[Start of section]
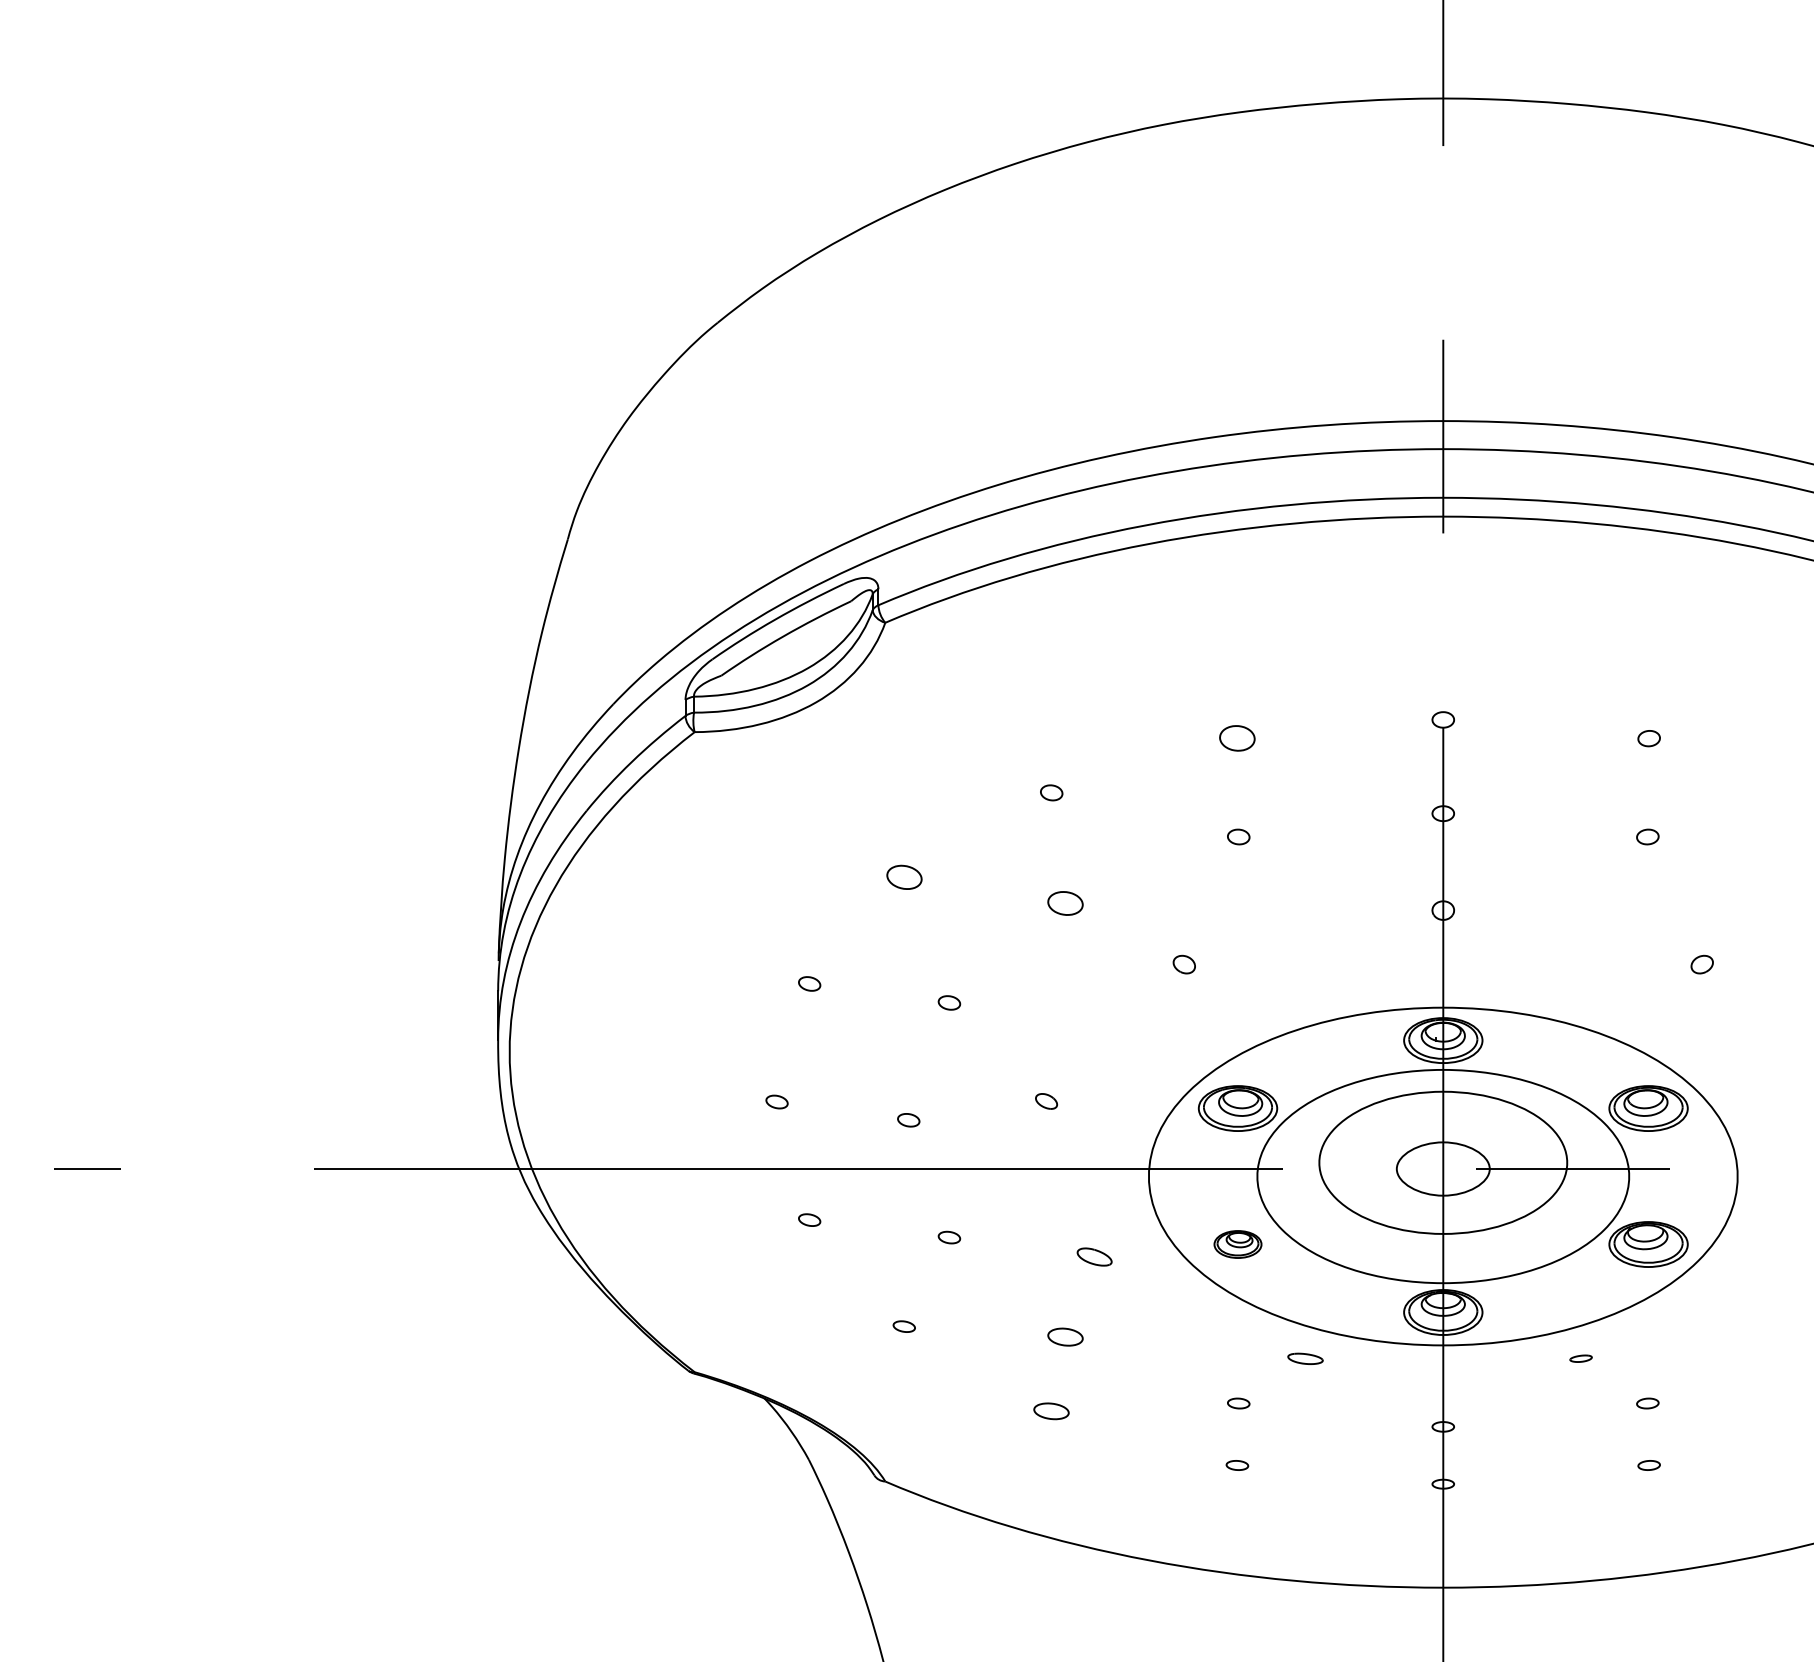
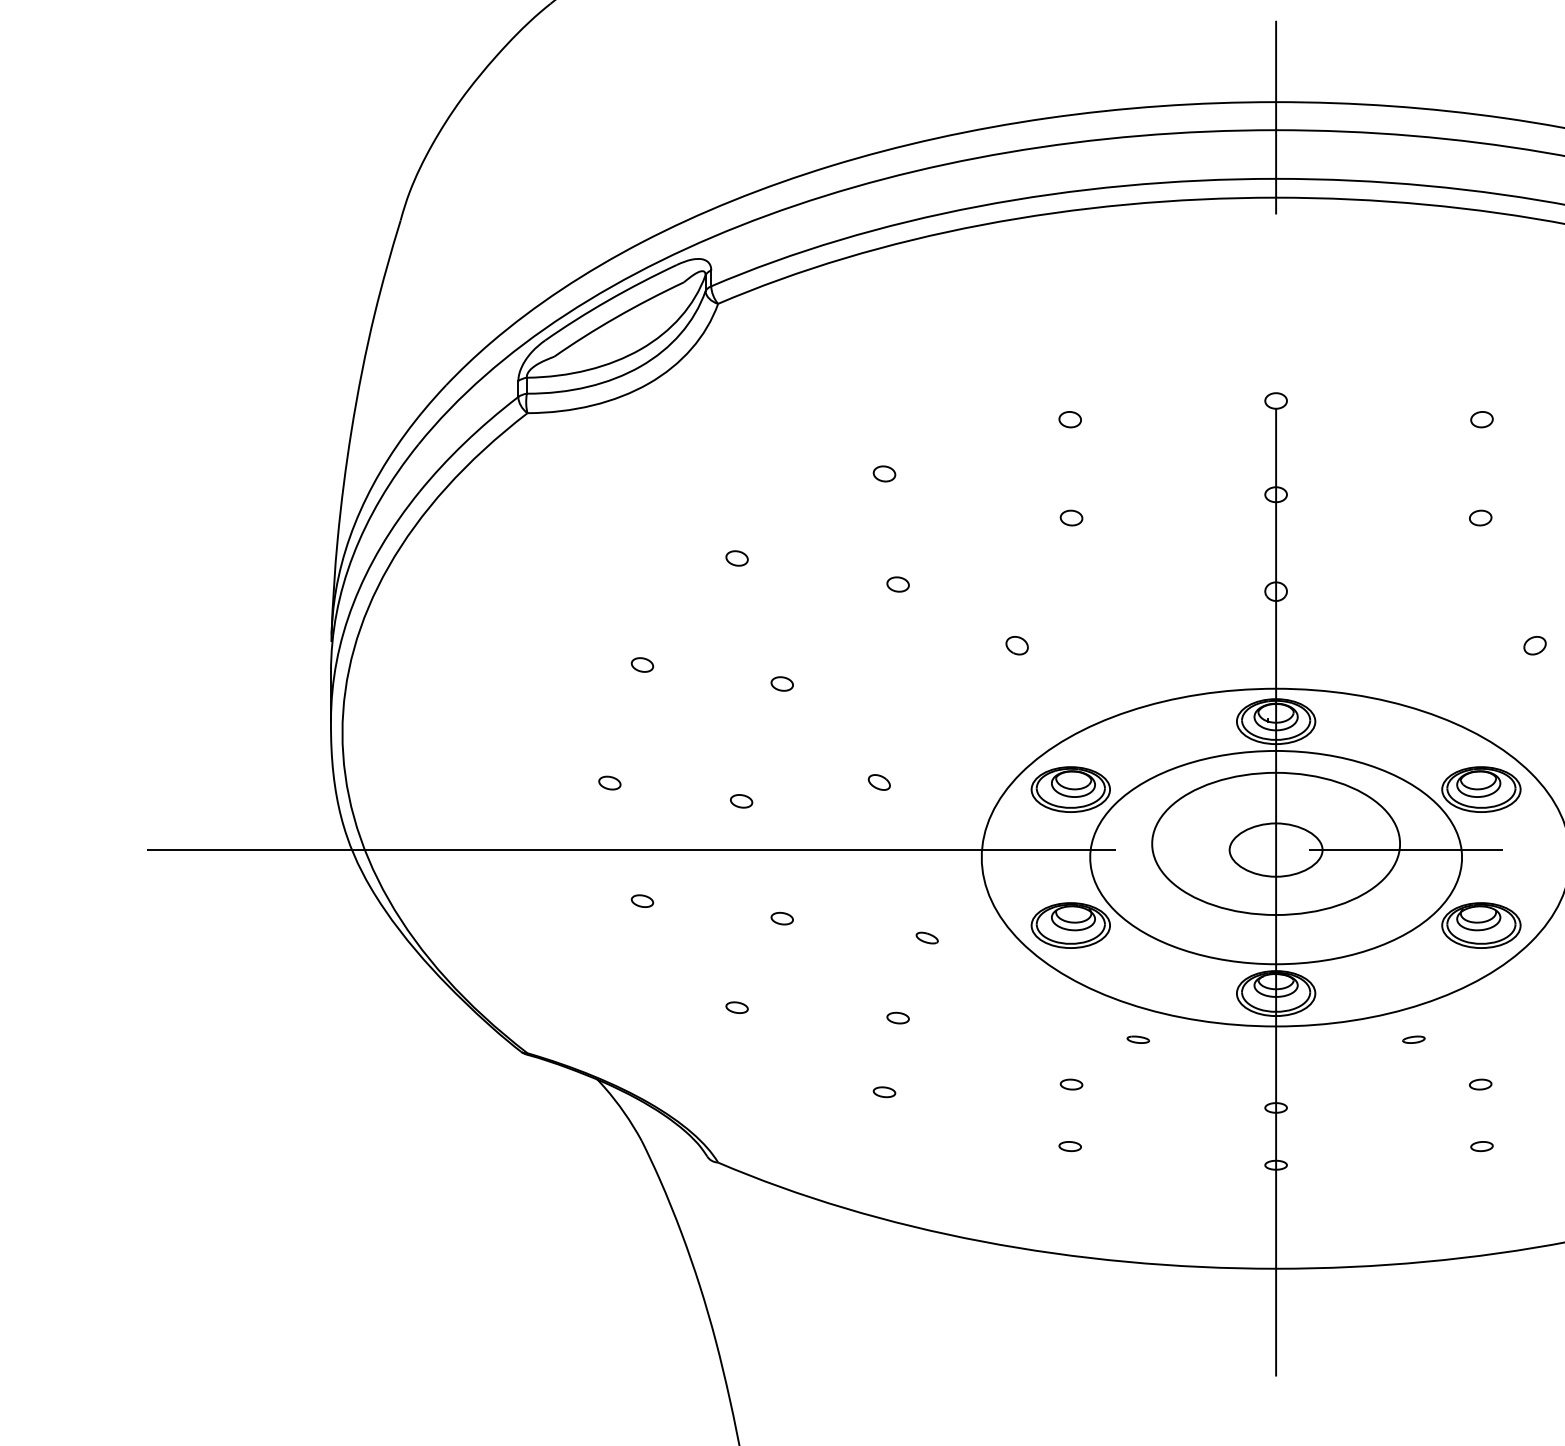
part: (1237, 738) -> (1070, 419), size x0.62
part: (903, 877) -> (736, 558), size x0.62
part: (1064, 903) -> (897, 584), size x0.62
part: (1237, 1244) -> (1070, 925), size x1.67
part: (1093, 1256) -> (926, 937), size x0.62
part: (1064, 1336) -> (897, 1017), size x0.62
part: (1305, 1358) -> (1138, 1039), size x0.62
part: (1051, 1410) -> (884, 1091), size x0.62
[End of section]
» **Problem to solve**
Leave the pictures out and reproduce all of the records exactly.

» **Worked solution**
part: (1237, 738) -> (1070, 419), size x0.62
part: (903, 877) -> (736, 558), size x0.62
part: (1064, 903) -> (897, 584), size x0.62
part: (1237, 1244) -> (1070, 925), size x1.67
part: (1093, 1256) -> (926, 937), size x0.62
part: (1064, 1336) -> (897, 1017), size x0.62
part: (1305, 1358) -> (1138, 1039), size x0.62
part: (1051, 1410) -> (884, 1091), size x0.62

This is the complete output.